-------- Dataset content

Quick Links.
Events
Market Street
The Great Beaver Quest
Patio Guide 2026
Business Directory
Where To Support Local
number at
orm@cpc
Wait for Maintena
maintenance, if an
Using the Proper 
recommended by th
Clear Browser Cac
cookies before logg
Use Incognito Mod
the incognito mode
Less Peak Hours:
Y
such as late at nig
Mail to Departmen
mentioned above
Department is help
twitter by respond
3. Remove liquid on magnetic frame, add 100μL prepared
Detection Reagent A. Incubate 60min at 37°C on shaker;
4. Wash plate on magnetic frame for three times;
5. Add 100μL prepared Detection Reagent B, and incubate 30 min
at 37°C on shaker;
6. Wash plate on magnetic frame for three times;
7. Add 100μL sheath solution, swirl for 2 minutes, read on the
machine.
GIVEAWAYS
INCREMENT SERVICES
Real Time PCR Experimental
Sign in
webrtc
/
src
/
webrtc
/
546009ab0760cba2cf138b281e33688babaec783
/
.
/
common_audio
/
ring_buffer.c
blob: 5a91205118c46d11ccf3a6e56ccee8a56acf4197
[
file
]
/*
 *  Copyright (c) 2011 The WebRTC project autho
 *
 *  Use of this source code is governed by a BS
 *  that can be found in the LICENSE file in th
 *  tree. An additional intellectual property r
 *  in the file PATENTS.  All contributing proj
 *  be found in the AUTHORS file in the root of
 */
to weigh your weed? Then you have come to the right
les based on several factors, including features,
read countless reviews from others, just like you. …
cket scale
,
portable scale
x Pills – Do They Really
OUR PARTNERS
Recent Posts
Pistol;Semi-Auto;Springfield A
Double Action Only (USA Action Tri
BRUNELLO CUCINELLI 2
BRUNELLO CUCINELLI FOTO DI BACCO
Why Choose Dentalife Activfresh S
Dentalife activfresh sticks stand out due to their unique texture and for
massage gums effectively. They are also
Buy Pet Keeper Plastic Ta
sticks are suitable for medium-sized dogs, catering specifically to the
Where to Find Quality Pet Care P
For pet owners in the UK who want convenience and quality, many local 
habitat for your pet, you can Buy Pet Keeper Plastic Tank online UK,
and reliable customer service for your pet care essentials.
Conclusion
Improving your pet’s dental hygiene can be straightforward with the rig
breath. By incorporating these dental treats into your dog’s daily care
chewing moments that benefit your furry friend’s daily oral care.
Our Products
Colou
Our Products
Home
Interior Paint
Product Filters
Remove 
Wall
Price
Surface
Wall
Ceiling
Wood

----------------

Assigned task
Could you return the data above exactly as it stands?

Task output
Quick Links.
Events
Market Street
The Great Beaver Quest
Patio Guide 2026
Business Directory
Where To Support Local
number at
orm@cpc
Wait for Maintena
maintenance, if an
Using the Proper 
recommended by th
Clear Browser Cac
cookies before logg
Use Incognito Mod
the incognito mode
Less Peak Hours:
Y
such as late at nig
Mail to Departmen
mentioned above
Department is help
twitter by respond
3. Remove liquid on magnetic frame, add 100μL prepared
Detection Reagent A. Incubate 60min at 37°C on shaker;
4. Wash plate on magnetic frame for three times;
5. Add 100μL prepared Detection Reagent B, and incubate 30 min
at 37°C on shaker;
6. Wash plate on magnetic frame for three times;
7. Add 100μL sheath solution, swirl for 2 minutes, read on the
machine.
GIVEAWAYS
INCREMENT SERVICES
Real Time PCR Experimental
Sign in
webrtc
/
src
/
webrtc
/
546009ab0760cba2cf138b281e33688babaec783
/
.
/
common_audio
/
ring_buffer.c
blob: 5a91205118c46d11ccf3a6e56ccee8a56acf4197
[
file
]
/*
 *  Copyright (c) 2011 The WebRTC project autho
 *
 *  Use of this source code is governed by a BS
 *  that can be found in the LICENSE file in th
 *  tree. An additional intellectual property r
 *  in the file PATENTS.  All contributing proj
 *  be found in the AUTHORS file in the root of
 */
to weigh your weed? Then you have come to the right
les based on several factors, including features,
read countless reviews from others, just like you. …
cket scale
,
portable scale
x Pills – Do They Really
OUR PARTNERS
Recent Posts
Pistol;Semi-Auto;Springfield A
Double Action Only (USA Action Tri
BRUNELLO CUCINELLI 2
BRUNELLO CUCINELLI FOTO DI BACCO
Why Choose Dentalife Activfresh S
Dentalife activfresh sticks stand out due to their unique texture and for
massage gums effectively. They are also
Buy Pet Keeper Plastic Ta
sticks are suitable for medium-sized dogs, catering specifically to the
Where to Find Quality Pet Care P
For pet owners in the UK who want convenience and quality, many local 
habitat for your pet, you can Buy Pet Keeper Plastic Tank online UK,
and reliable customer service for your pet care essentials.
Conclusion
Improving your pet’s dental hygiene can be straightforward with the rig
breath. By incorporating these dental treats into your dog’s daily care
chewing moments that benefit your furry friend’s daily oral care.
Our Products
Colou
Our Products
Home
Interior Paint
Product Filters
Remove 
Wall
Price
Surface
Wall
Ceiling
Wood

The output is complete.